Because \(A\) is the leftmost term in the product for \(P\text{,}\) \(\csp{P}\subseteq\csp{A}\text{.}\) Because \(\inverse{\left(\adjoint{A}A\right)}\adjoint{A}\) has full (column) rank, \(\csp{A}\subseteq\csp{P}\text{.}\) So the image of the projector is exactly \(U\text{.}\)

Now we verify that \(P\) is a projector.

\begin{align*} P^2=&\left(A\inverse{\left(\adjoint{A}A\right)}\adjoint{A}\right)\left(A\inverse{\left(\adjoint{A}A\right)}\adjoint{A}\right)\\ =&A\inverse{\left(\adjoint{A}A\right)}\left(\adjoint{A}A\right)\inverse{\left(\adjoint{A}A\right)}\adjoint{A}\\ =&A\inverse{\left(\adjoint{A}A\right)}\adjoint{A}\\ =&P \end{align*}

And lastly, orthogonality against a basis of \(U\text{.}\)

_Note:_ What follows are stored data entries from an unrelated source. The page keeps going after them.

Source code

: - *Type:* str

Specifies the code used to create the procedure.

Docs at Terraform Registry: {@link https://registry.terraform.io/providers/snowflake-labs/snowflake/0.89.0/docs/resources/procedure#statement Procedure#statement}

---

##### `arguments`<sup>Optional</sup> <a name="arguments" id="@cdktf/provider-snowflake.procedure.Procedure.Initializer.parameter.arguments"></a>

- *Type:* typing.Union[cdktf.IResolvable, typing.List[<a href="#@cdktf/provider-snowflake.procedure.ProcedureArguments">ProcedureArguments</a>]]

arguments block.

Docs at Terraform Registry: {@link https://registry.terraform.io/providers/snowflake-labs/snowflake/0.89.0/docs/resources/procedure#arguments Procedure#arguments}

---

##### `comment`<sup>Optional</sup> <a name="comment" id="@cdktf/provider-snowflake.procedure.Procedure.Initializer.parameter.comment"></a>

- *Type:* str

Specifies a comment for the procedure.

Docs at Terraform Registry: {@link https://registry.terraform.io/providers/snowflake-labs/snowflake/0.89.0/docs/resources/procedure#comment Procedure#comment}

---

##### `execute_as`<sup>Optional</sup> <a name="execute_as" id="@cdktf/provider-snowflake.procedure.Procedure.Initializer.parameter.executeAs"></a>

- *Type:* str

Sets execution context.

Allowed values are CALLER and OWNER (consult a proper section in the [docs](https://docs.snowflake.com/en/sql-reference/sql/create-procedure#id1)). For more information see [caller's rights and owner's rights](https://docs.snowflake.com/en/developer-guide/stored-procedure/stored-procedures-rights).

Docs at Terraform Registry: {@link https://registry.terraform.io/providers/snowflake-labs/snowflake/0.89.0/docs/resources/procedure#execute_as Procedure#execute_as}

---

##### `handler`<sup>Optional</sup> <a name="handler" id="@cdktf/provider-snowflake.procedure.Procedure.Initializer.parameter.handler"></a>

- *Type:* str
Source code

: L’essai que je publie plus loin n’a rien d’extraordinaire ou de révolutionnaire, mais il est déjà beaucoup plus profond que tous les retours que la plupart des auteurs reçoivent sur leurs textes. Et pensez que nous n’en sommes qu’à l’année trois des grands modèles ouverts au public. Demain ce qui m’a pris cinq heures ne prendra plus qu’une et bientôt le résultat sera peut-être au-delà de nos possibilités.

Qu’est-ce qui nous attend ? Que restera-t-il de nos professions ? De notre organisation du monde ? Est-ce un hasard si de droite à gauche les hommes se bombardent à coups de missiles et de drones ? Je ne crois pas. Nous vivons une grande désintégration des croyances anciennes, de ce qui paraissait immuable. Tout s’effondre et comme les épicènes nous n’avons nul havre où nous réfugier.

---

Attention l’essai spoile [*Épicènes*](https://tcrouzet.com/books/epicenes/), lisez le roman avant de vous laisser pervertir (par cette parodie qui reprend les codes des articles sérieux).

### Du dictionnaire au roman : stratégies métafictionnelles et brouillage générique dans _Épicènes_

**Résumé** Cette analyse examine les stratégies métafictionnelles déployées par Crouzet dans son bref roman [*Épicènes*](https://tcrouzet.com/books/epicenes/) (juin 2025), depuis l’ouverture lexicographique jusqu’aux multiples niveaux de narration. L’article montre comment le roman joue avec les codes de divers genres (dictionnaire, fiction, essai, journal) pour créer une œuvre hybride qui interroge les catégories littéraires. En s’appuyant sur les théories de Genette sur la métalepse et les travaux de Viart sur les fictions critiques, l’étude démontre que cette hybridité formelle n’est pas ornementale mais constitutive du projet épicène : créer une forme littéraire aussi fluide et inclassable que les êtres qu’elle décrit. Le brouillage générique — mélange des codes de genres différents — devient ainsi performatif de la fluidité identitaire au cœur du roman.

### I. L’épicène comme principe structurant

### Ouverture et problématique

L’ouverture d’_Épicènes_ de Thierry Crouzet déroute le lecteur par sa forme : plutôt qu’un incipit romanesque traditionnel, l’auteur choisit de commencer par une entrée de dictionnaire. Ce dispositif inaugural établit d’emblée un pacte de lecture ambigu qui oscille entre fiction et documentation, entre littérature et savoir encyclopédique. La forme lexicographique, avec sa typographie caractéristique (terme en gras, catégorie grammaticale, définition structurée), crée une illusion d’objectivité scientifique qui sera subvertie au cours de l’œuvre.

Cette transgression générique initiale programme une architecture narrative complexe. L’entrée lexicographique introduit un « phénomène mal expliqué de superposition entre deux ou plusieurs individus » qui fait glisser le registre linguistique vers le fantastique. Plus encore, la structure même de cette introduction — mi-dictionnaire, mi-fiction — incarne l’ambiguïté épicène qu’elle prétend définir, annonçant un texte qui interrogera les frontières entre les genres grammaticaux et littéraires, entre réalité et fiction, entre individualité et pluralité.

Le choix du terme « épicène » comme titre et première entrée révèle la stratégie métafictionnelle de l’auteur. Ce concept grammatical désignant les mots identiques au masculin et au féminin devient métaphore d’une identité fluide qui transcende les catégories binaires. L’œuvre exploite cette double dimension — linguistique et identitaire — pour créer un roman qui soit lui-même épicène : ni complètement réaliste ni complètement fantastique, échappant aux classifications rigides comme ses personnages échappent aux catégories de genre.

\begin{align*} \adjoint{A}\left(P\vect{x}-\vect{x}\right)&=\adjoint{A}A\inverse{\left(\adjoint{A}A\right)}\adjoint{A}\vect{x}-\adjoint{A}\vect{x}\\ &=\adjoint{A}\vect{x}-\adjoint{A}\vect{x}\\ &=\zerovector \end{align*}

Suppose the basis vectors of \(U\) described in Theorem Theorem 1.6.12 form an orthonormal set, and in acknowledgment we denote the matrix with these vectors as columns by \(Q\text{.}\) Then the projector simplifies to \(P=Q\inverse{\left(\adjoint{Q}Q\right)}\adjoint{Q}=Q\adjoint{Q}.\) The other interesting special case is when \(U\) is 1-dimensional (a “line”). Then \(\adjoint{A}A\) is just the square of the norm of the lone basis vector. With this scalar moved out of the way, the remaining computation, \(A\adjoint{A}\text{,}\) is an outer product that results in a rank \(1\) matrix (as we would expect).

Construct the orthogonal projector onto the line spanned by

\begin{equation*} \vect{v}=\colvector{4\\2\\1\\10}. \end{equation*}

Illustrate its use by projecting some vector not on the line, and verifying that the difference between the vector and its projection is orthogonal to the line.

Construct the orthogonal projector onto the subspace

\begin{equation*} U=\spn{\set{\colvector{1\\1\\1\\1}, \colvector{4\\2\\2\\5}}}. \end{equation*}

Illustrate its use by projecting some vector not in the subspace, and verifying that the difference between the vector and its projection is orthogonal to the line.

Redo Exercise Checkpoint 1.6.15 but first convert the basis for \(U\) to an orthonormal basis via the Gram-Schmidt process Theorem GSP and then use the simpler construction applicable to the case of an orthonormal basis.